Du côté de la demande, cette relance est soutenue par le raffermissement de l’investissement public (+10,4%) et privé (+7,4%). L’inflation a baissé à 1,2% en 2024, contre 3,6% en 2023, grâce à la politique monétaire restrictive de la Banque des États de l’Afrique centrale, qui a maintenu son principal taux directeur à 5 %, et au renforcement des mesures de soutien au pouvoir d’achat. Le déficit budgétaire s’est creusé à 3% du PIB en 2024 contre un excédent de 1,8% en 2023 sous l’effet de la politique budgétaire expansionniste et de la charge de la dette élevée (3% du PIB).

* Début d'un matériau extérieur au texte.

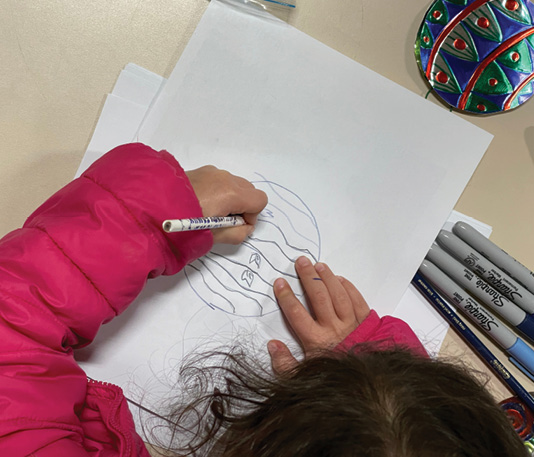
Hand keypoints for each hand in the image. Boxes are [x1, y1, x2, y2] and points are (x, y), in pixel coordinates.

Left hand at [186, 166, 267, 243]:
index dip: (252, 216)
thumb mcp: (215, 236)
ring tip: (210, 212)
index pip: (259, 200)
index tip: (237, 226)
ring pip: (234, 184)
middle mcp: (225, 177)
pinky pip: (219, 180)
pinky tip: (200, 202)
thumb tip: (245, 227)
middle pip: (249, 190)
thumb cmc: (185, 226)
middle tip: (225, 221)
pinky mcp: (200, 170)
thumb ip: (238, 233)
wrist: (152, 207)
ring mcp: (212, 171)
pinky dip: (218, 191)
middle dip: (243, 206)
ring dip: (231, 198)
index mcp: (232, 193)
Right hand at [268, 256, 370, 373]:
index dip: (287, 296)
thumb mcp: (302, 378)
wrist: (366, 385)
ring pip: (338, 294)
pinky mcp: (367, 322)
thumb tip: (272, 345)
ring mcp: (352, 323)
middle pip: (318, 296)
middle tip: (301, 262)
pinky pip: (357, 300)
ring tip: (318, 266)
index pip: (297, 313)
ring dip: (327, 278)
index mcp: (316, 340)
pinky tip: (340, 279)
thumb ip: (285, 364)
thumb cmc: (332, 378)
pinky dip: (348, 288)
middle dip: (308, 277)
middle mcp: (333, 328)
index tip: (280, 283)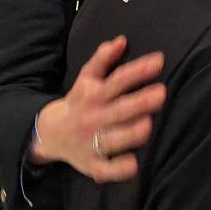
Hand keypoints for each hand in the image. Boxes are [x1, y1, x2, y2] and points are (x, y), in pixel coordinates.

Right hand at [30, 36, 165, 182]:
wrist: (49, 134)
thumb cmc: (79, 101)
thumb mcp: (86, 78)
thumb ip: (102, 59)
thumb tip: (121, 40)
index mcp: (94, 95)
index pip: (118, 80)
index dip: (137, 70)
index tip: (159, 60)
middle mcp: (94, 118)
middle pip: (119, 109)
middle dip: (139, 102)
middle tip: (161, 93)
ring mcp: (91, 142)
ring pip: (112, 139)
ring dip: (129, 133)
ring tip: (148, 125)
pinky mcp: (91, 164)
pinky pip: (105, 169)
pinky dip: (117, 170)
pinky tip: (133, 165)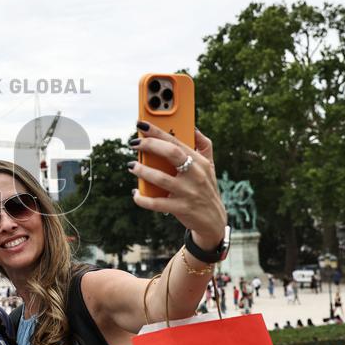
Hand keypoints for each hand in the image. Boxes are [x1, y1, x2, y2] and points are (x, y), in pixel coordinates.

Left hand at [130, 124, 226, 247]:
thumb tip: (193, 127)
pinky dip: (143, 199)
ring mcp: (188, 192)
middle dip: (150, 145)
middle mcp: (195, 175)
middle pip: (171, 154)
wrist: (213, 220)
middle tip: (134, 143)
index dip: (157, 131)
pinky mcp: (181, 208)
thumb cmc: (206, 188)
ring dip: (143, 171)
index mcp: (199, 161)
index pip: (177, 141)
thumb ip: (204, 145)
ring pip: (161, 178)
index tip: (141, 124)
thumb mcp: (210, 166)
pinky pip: (157, 203)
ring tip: (132, 166)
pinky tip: (135, 193)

Le risque de surendettement est élevé avec un taux d’endettement de 73% du PIB en 2024 et l’accumulation récurrente des arriérés de paiement. En raison de leur exposition à ce risque, les banques gabonaises ont réduit leurs créances sur l’Etat de 37,25% en 2024, une tendance exacerbée par la hausse à 100% du taux de pondération applicable à la couverture des risques de crédit sur leurs engagements envers l’Etat du Gabon pour non-respect des critères de convergence. L’excédent du compte courant a baissé de 6,8% du PIB en 2023 à 5,7% en 2024, en liaison avec la contraction de l’excédent commerciale (baisse des exportations de 1,4%) et le déficit élevé de la balance des services et des revenus.
Le Gabon a un IDH moyen (0,693 en 2022, soit le 123ème pays sur 193), mais la pauvreté et le chômage demeurent élevés (35,1% et 20,4% respectivement en 2023) à cause du faible impact de la croissance sur l’emploi. Le chômage touche particulièrement les jeunes (36,4%) et les femmes (29%).
Perspectives et risques
Le Gabon devrait connaître un ralentissement économique, avec des taux de croissance projetés à 2,4% en 2025 et 2,2 % en 2026, en raison de la baisse de la production pétrolière (–2,1% et –4,7% respectivement) liée à la maturation des gisements. Le PIB non pétrolier devrait en revanche augmenter grâce au dynamisme des secteurs agricole (bois et huile de palme), minier (manganèse), des BTP, et de la demande intérieure.
Les mesures anti-inflationnistes permettront de contenir l’inflation à 1,7% en 2025 et 2,3% en 2026. Le déficit budgétaire se creusera avec la hausse des dépenses publiques et la baisse des recettes pétrolières. L’excèdent courant s’amenuisera à 4,7% en 2025 et 3,2% en 2026.
Ces perspectives pourraient être compromises par la baisse de la demande et des prix des principaux produits exportés en liaison avec les tensions sur le commerce international, les perturbations logistiques liées au déficit et à la dégradation des infrastructures, et la détérioration de la situation budgétaire. L’adoption de mesures de consolidation budgétaire et une meilleure allocation des ressources en faveur des investissements productifs devraient contribuer à atténuer ces risques.